Is there enough DNA to test?

The Ramsey family has been pushing for advanced and additional DNA testing, and the Boulder police department and district attorney in November announced in November that its detectives would be working with the Colorado Cold Case Review team in 2023. The release added that Boulder agencies were also working with the FBI, CBI, Colorado’s Department of Public Safety and “several private laboratories across the country.”

“The amount of DNA evidence available for analysis is extremely small and complex. The sample could, in whole or in part, be consumed by DNA testing,” the release continued. “In collaboration with the CBI and the FBI, there have been several discussions with private DNA labs about the viability of continued testing of DNA recovered from the crime scene and genetic geneaology analysis ... Whenever there is a proven technology that can reliably test forensic samples consistent with the samples available in this case, additional analysis will be conducted.”

But Mr Anderson points out that DNA technology is improving and broadening rapidly. These cold cases all across the country ... they’re being solved by people, detectives, crime lab people looking at the same evidence that’s been there for 20, 25, 30 years, and just using new technology,” he told The Independent.

Is the killer still out there?

Despite the long, long list of suspect names — official or otherwise — since the murder of JonBenét, not a single lead has panned out.

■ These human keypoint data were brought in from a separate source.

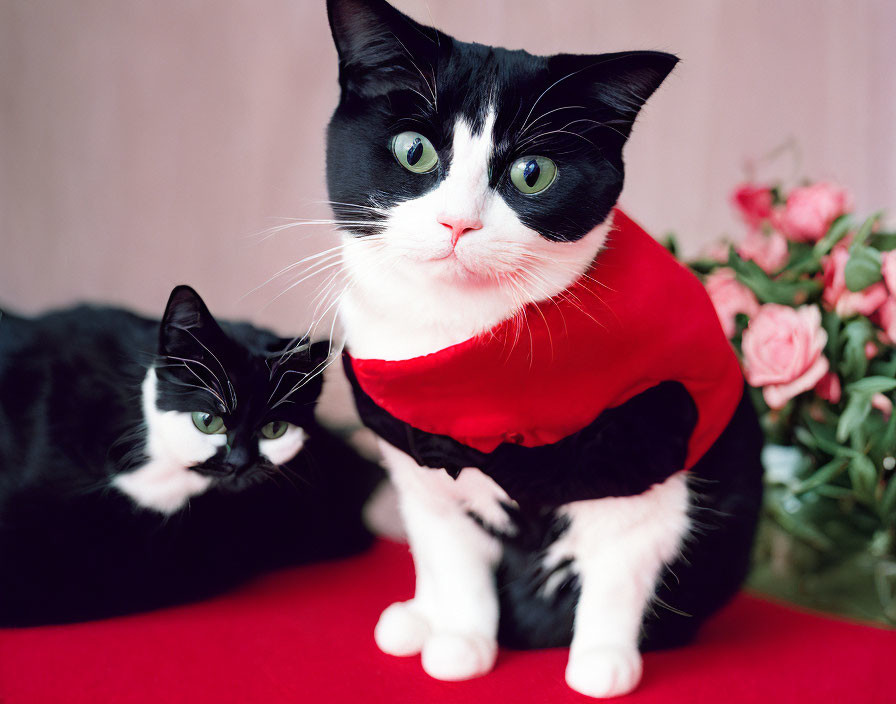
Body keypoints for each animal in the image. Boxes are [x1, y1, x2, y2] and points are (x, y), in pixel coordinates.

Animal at [322, 0, 764, 700]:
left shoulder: (649, 437)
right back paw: (420, 618)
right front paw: (462, 641)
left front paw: (601, 659)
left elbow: (620, 560)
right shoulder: (416, 460)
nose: (458, 223)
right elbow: (453, 560)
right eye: (414, 151)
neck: (463, 351)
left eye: (533, 174)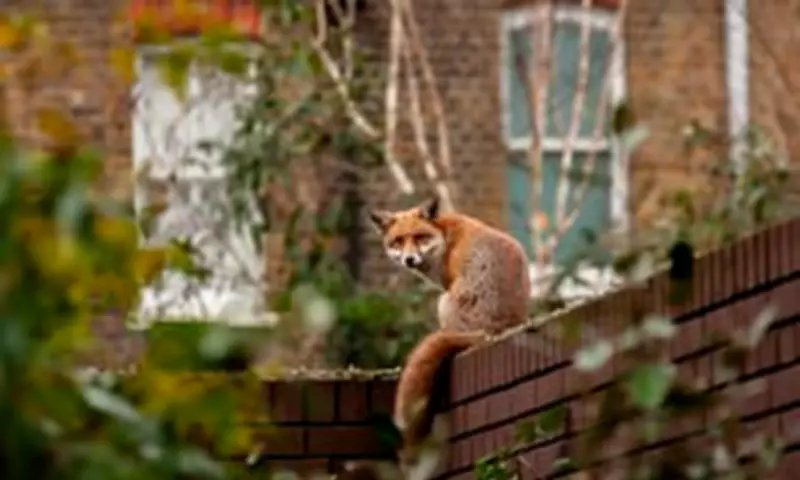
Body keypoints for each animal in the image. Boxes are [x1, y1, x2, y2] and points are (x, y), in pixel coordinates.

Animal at [368, 196, 531, 478]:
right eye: (398, 241)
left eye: (419, 237)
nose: (409, 259)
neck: (444, 236)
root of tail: (494, 331)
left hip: (442, 303)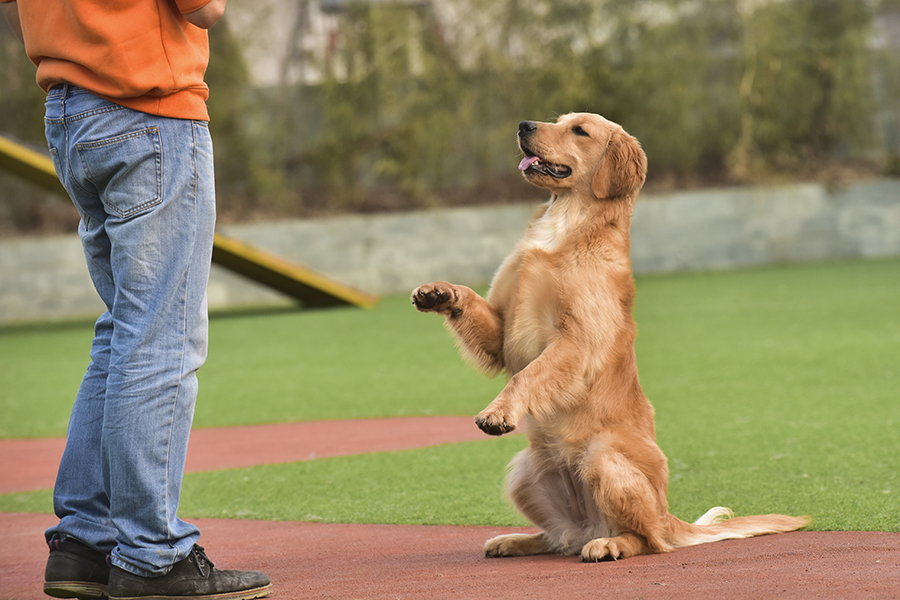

One suspect shot himself soon after the crime; another confessed, but evidence proved he could not have done it.

The crime has never been successfully linked to any other. Mr Anderson points out that “there’s always the possibility, after 26 years, the person’s been incarcerated, they’ve died or whatever.”

He and the team of investigators pursuing the case in their own time — at the dying request of legendary detective Lou Smit, who’d dedicated his life to solving the case — do, however, worry about “that violent of an evil killer out there.”

“We can’t sleep until that person has been identified and apprehended and this case is solved. So it’s not just justice for JonBenét ... it’s public safety. This is one of the worst, most evil people imaginable.”